### Try it
Your answer should be every line of the records that contains the word "telegrams".

%%

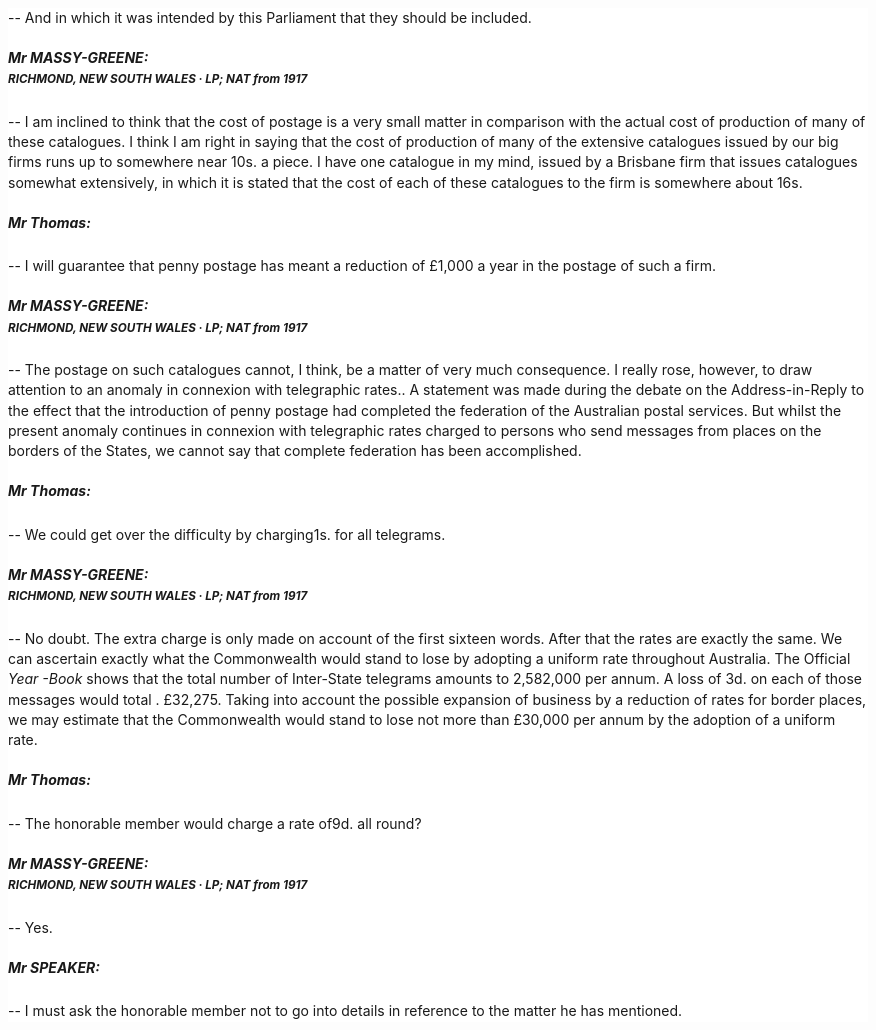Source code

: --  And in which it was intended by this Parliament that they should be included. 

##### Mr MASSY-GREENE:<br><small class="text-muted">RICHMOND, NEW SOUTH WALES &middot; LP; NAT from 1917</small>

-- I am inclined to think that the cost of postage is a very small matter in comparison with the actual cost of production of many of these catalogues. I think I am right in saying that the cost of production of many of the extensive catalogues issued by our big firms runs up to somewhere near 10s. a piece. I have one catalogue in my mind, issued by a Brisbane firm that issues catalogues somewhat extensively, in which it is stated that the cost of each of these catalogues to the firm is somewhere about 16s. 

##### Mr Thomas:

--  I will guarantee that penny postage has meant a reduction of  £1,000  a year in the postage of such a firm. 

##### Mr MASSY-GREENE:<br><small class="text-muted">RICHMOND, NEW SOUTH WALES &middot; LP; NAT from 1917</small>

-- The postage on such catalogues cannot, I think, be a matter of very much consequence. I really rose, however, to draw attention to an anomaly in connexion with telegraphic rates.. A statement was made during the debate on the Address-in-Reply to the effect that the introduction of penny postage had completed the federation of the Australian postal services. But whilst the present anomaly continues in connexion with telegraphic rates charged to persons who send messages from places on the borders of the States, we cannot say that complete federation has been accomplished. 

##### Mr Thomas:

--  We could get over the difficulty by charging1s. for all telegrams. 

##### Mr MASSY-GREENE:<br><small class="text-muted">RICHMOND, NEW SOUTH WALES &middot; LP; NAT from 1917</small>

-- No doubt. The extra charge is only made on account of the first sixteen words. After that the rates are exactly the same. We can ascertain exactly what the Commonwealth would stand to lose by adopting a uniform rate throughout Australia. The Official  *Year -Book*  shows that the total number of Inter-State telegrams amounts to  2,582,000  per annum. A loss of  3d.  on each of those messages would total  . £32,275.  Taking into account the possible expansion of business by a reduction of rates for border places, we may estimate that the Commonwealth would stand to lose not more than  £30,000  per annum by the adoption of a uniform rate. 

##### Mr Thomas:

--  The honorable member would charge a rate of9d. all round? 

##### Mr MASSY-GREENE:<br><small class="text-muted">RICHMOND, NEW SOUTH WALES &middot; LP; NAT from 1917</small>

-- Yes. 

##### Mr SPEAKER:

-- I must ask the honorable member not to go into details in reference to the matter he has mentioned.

%%

### Exercise answer
--  We could get over the difficulty by charging1s. for all telegrams. 
-- No doubt. The extra charge is only made on account of the first sixteen words. After that the rates are exactly the same. We can ascertain exactly what the Commonwealth would stand to lose by adopting a uniform rate throughout Australia. The Official  *Year -Book*  shows that the total number of Inter-State telegrams amounts to  2,582,000  per annum. A loss of  3d.  on each of those messages would total  . £32,275.  Taking into account the possible expansion of business by a reduction of rates for border places, we may estimate that the Commonwealth would stand to lose not more than  £30,000  per annum by the adoption of a uniform rate. 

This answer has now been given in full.